To help deal with the Depression here are some Suggestions for Reducing or Controlling Stress:
Be Realistic, If you feel overwhelmed by some activities, learn to say NO!
Shed the "superman/woman" urge. No one is perfect, so don't expect perfection from yourself or others.
Meditate for ten to twenty minutes.
Visualize how you can manage the stressful situation more successfully.
Take one thing at a time. Prioritize your tasks and tackle each one separately.
Find a inexpensive hobby that will give you a break from your worries.
Live a healthy lifestyle with good nutrition, adequate rest, regular exercise, limited caffeine and alcohol, and balanced work and play.
Share your feelings with family and friends. Don't try to cope alone. Join a support group if this helps also.
Give in occasionally. Be flexible.
Go easy with criticism. You may be expecting too much.
If you are having difficulties dealing with your debt depression-- don’t wait until you have a nervous breakdown to do something about it.
Get help now!
What is a nervous breakdown?
According to the Mayo Clinic, "nervous breakdown" is not a medical term, but a phrase the public often uses to characterize a wide range of mental illnesses. Generally, it's meant to describe someone suffering from severe depression. Stress, drug and alcohol use and coexisting medical conditions -- such as thyroid disorders and some vitamin deficiencies -- as well as genetics can all be contributing factors to mental illness.
Read this article below –don’t let it happen to you
Woman reported psychological issues
Hospital released her before killings
October 25, 2007
BY CHRISTY ARBOSCELLO
FREE PRESS STAFF WRITER
A 61-year-old Sterling Heights woman thought she was experiencing what she called a "nervous breakdown" hours before she repeatedly slammed her 87-year-old mother's head on the garage floor and then took her own life, police said Wednesday.

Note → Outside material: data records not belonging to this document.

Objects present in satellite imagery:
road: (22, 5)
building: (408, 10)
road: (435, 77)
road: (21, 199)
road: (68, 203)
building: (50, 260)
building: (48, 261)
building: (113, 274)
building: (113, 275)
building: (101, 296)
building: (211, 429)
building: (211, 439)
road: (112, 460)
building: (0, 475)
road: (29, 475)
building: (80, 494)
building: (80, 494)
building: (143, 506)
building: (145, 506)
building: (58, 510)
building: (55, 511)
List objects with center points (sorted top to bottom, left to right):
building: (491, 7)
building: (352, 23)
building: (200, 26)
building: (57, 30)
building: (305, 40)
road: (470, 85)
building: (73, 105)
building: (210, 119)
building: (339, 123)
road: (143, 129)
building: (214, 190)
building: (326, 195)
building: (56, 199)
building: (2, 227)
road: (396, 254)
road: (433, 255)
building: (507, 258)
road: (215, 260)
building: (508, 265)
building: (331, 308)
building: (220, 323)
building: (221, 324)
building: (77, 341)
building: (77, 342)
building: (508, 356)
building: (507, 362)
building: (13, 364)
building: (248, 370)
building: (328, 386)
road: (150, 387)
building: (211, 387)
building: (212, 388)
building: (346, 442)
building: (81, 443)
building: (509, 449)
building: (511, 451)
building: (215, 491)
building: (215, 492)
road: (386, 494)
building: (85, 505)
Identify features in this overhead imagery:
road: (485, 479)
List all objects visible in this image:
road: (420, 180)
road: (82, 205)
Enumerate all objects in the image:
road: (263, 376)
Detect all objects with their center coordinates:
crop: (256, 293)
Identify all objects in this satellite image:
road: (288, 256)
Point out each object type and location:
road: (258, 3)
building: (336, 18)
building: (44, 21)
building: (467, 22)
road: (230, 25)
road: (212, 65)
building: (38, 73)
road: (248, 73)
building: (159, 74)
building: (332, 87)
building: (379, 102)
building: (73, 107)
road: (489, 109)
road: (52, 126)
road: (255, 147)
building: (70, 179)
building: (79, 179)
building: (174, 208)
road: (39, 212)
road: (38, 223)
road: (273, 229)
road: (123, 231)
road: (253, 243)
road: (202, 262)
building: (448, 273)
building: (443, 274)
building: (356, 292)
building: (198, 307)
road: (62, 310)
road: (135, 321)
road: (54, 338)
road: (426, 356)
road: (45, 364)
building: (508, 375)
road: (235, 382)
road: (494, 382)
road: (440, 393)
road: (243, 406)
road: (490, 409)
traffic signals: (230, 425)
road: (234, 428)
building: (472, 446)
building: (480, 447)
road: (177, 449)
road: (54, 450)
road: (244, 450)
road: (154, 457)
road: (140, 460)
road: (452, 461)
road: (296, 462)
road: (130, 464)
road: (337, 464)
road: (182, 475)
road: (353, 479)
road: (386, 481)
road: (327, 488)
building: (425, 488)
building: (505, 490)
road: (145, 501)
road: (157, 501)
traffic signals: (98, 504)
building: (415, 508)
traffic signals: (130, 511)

A coworker of the daughter, Lois Radlick, found the bodies Monday in the garage on Tericrest Drive -- across the street and a few doors down from the scene of another murder-suicide three years ago.

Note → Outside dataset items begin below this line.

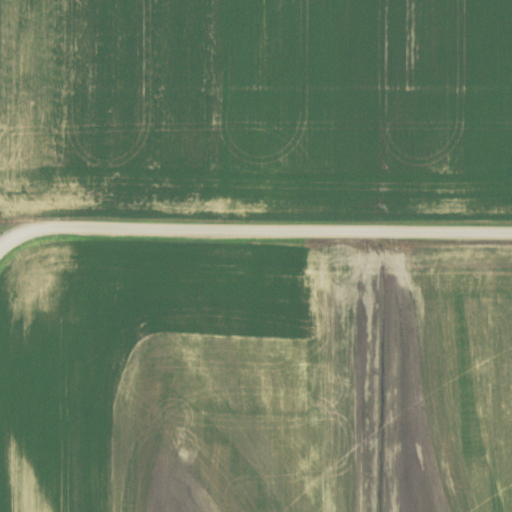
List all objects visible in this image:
road: (39, 230)
road: (297, 233)
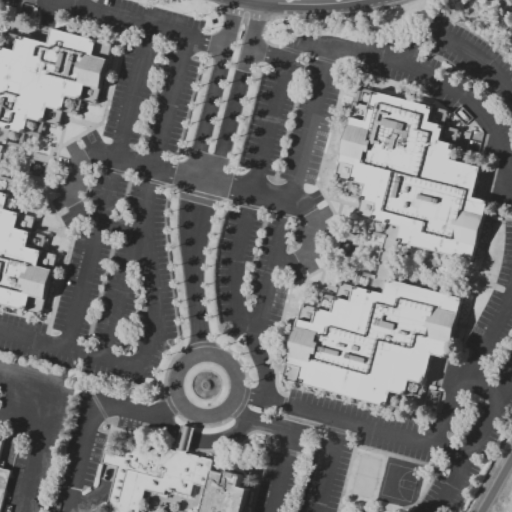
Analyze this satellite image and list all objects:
road: (351, 0)
road: (316, 1)
road: (75, 3)
road: (370, 9)
road: (124, 20)
road: (212, 44)
road: (268, 54)
building: (47, 76)
road: (214, 88)
road: (237, 92)
road: (268, 126)
building: (37, 139)
building: (0, 147)
road: (107, 153)
road: (80, 163)
road: (511, 171)
building: (412, 174)
building: (410, 179)
road: (201, 180)
road: (107, 187)
road: (291, 189)
road: (146, 197)
road: (297, 204)
road: (78, 208)
road: (494, 230)
road: (309, 237)
road: (283, 260)
building: (22, 262)
road: (192, 266)
road: (235, 266)
road: (153, 296)
road: (32, 338)
building: (371, 339)
building: (373, 340)
road: (100, 357)
road: (262, 366)
road: (28, 383)
road: (261, 398)
road: (164, 408)
road: (190, 414)
road: (260, 420)
road: (23, 422)
road: (375, 427)
road: (89, 431)
road: (202, 438)
road: (40, 451)
road: (328, 465)
road: (280, 471)
park: (363, 476)
building: (2, 479)
building: (3, 479)
building: (173, 480)
park: (398, 482)
road: (497, 486)
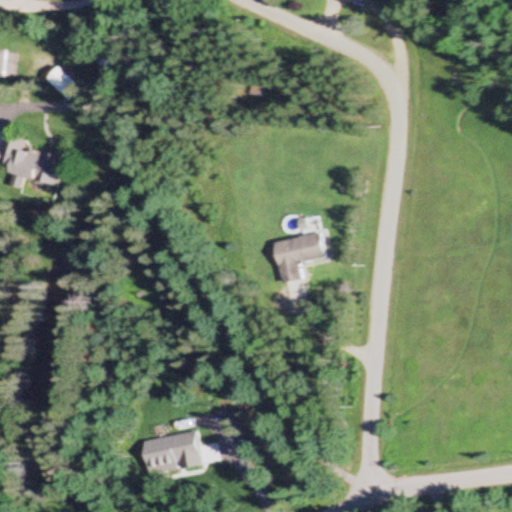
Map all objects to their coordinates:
building: (2, 65)
building: (66, 85)
building: (34, 164)
road: (388, 200)
building: (299, 257)
road: (423, 485)
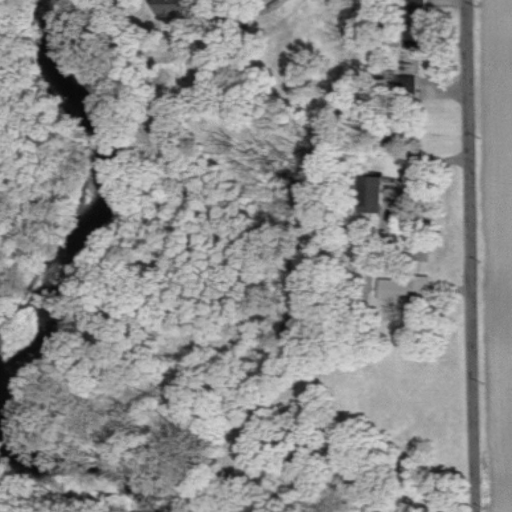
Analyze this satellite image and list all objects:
building: (409, 84)
building: (374, 194)
road: (467, 256)
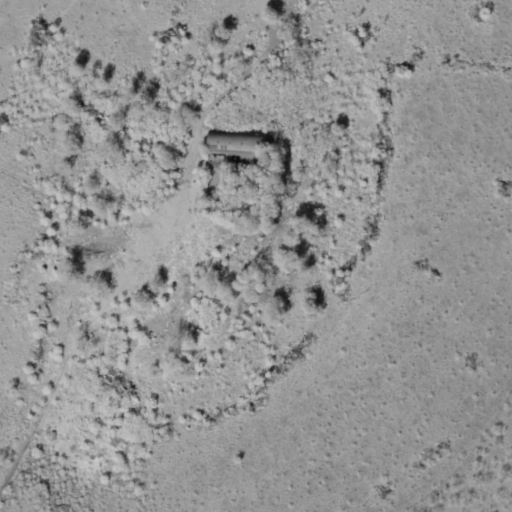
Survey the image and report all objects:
building: (235, 148)
building: (237, 150)
building: (163, 308)
road: (71, 342)
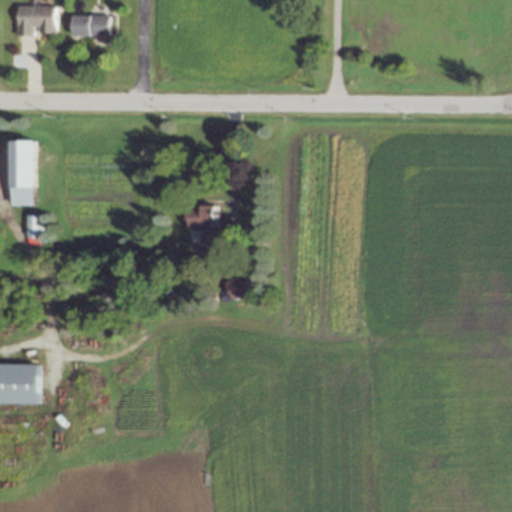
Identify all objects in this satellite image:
building: (37, 18)
building: (36, 19)
building: (91, 24)
building: (92, 24)
road: (141, 51)
road: (255, 103)
road: (234, 167)
building: (23, 172)
building: (24, 172)
building: (204, 216)
building: (205, 216)
building: (35, 225)
building: (35, 229)
building: (240, 284)
building: (241, 284)
crop: (298, 349)
building: (19, 382)
building: (20, 382)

Radlick had not shown up for work Oct. 17, the day she called police and told the officers who visited that she was having psychological problems.
"She voiced concerns about her own well-being -- that she might be having a nervous breakdown," Lt. Michael Reese said.

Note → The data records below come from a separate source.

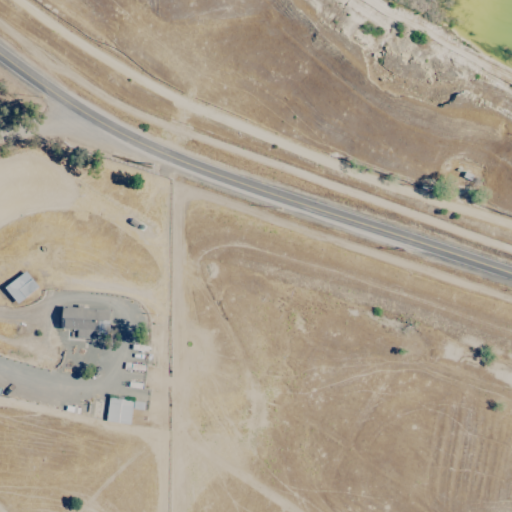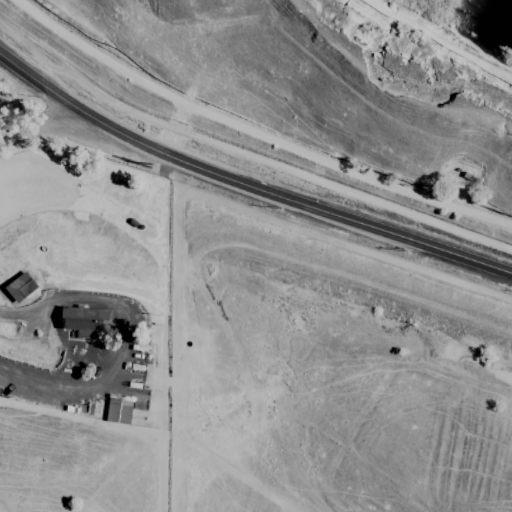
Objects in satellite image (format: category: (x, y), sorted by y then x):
road: (41, 132)
road: (250, 185)
building: (20, 287)
road: (15, 312)
road: (119, 313)
building: (85, 320)
road: (61, 347)
road: (39, 381)
building: (118, 410)
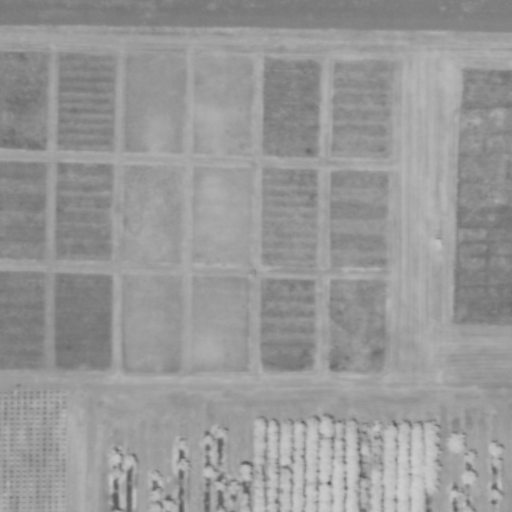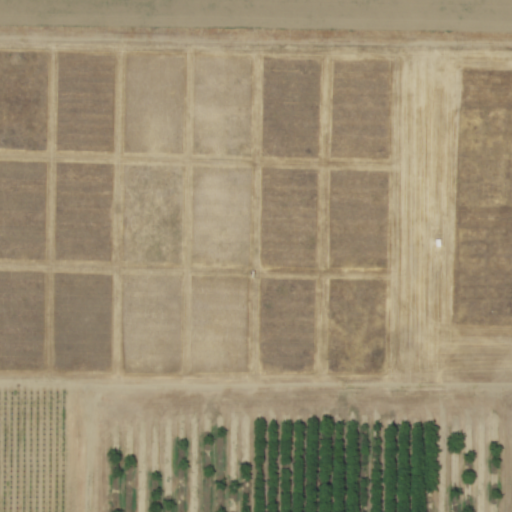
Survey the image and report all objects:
road: (41, 381)
road: (297, 381)
road: (82, 446)
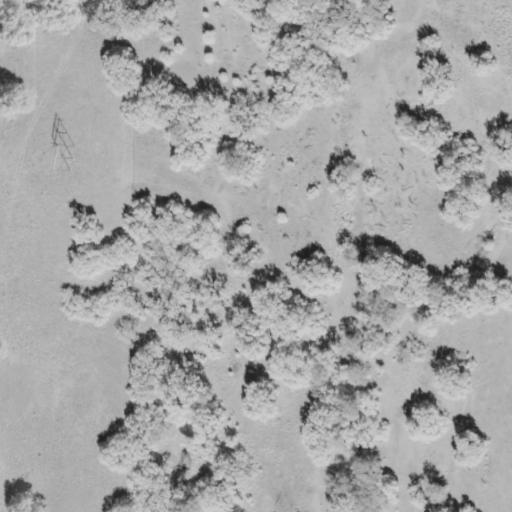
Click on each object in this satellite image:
power tower: (80, 156)
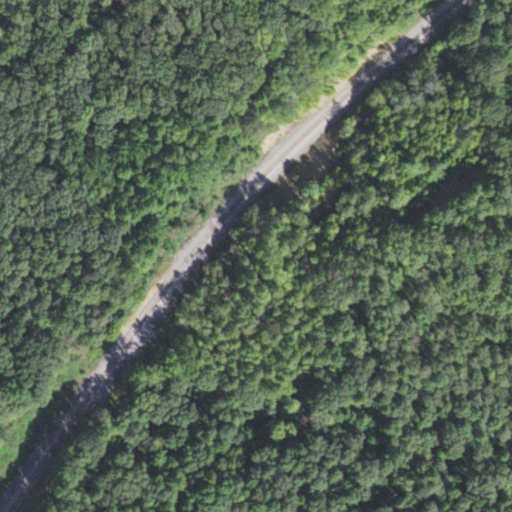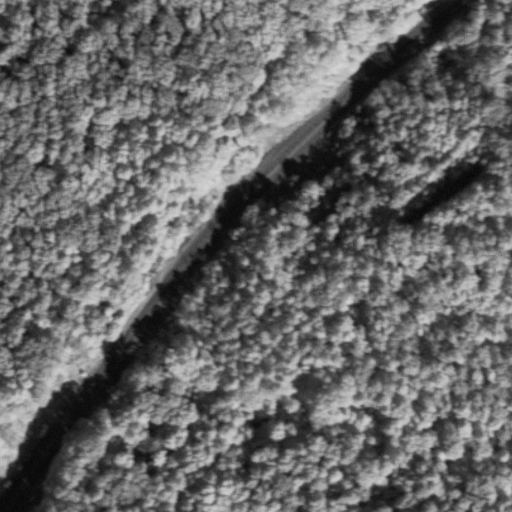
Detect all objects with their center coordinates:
railway: (206, 230)
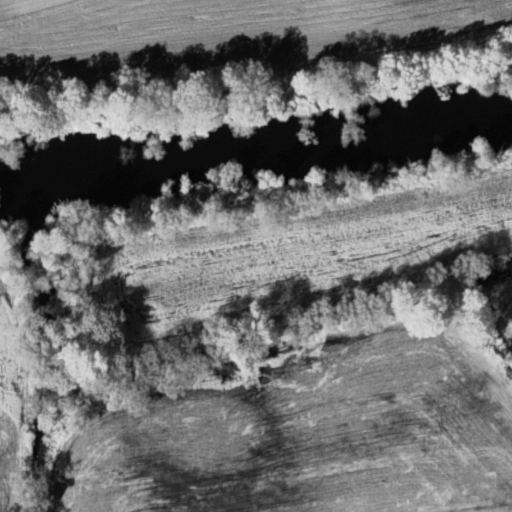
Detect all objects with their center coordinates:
river: (284, 152)
river: (27, 182)
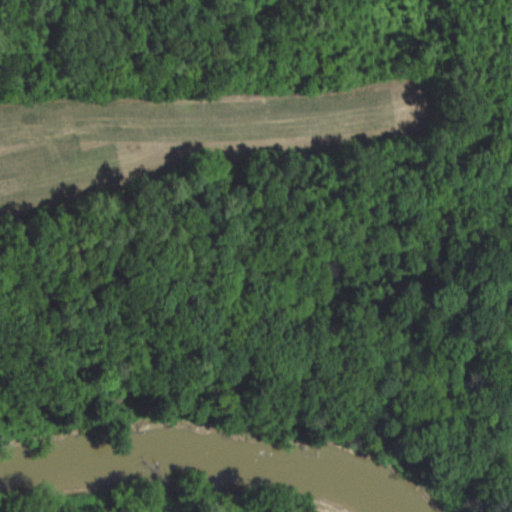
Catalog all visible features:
river: (218, 443)
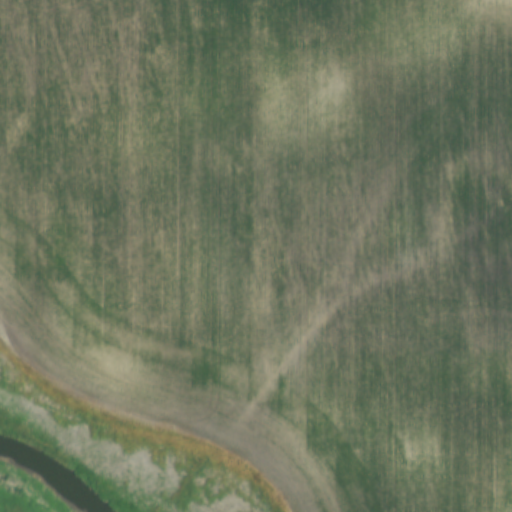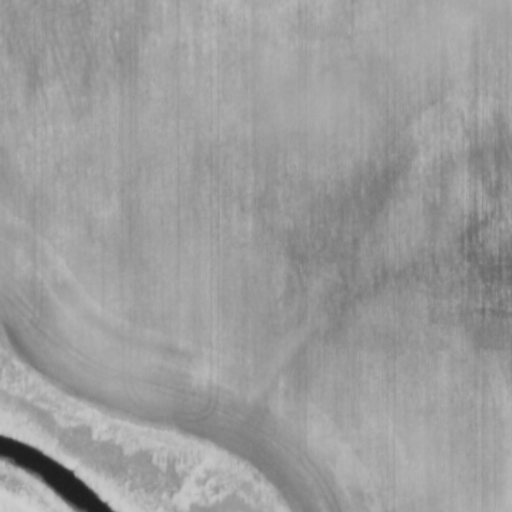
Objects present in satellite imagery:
river: (37, 488)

Fearing that she was suicidal, officers transported her to HenryFordMacombHospital.
"From what I understand, she must have been seen by a physician and was released" that day, Reese said.
She later killed her mother, Elsie Coryell, and then committed suicide by carbon monoxide poisoning exuded from a car and motorcycle in the garage, police said.
Radlick lived alone with her mother who didn't have any known health problems. The women had troubles in their relationship, police said.
"The daughter thought the mother was basically controlling her life," said Reese, speaking about some reported financial troubles.
Suzanne Schut, of Henry Ford Macomb, said she couldn't comment specifically on a patient's treatment. Patients brought to the Mt.Clemens campus for psychological treatment are evaluated by a doctor and referred to either the in-patient or outpatient program, she said.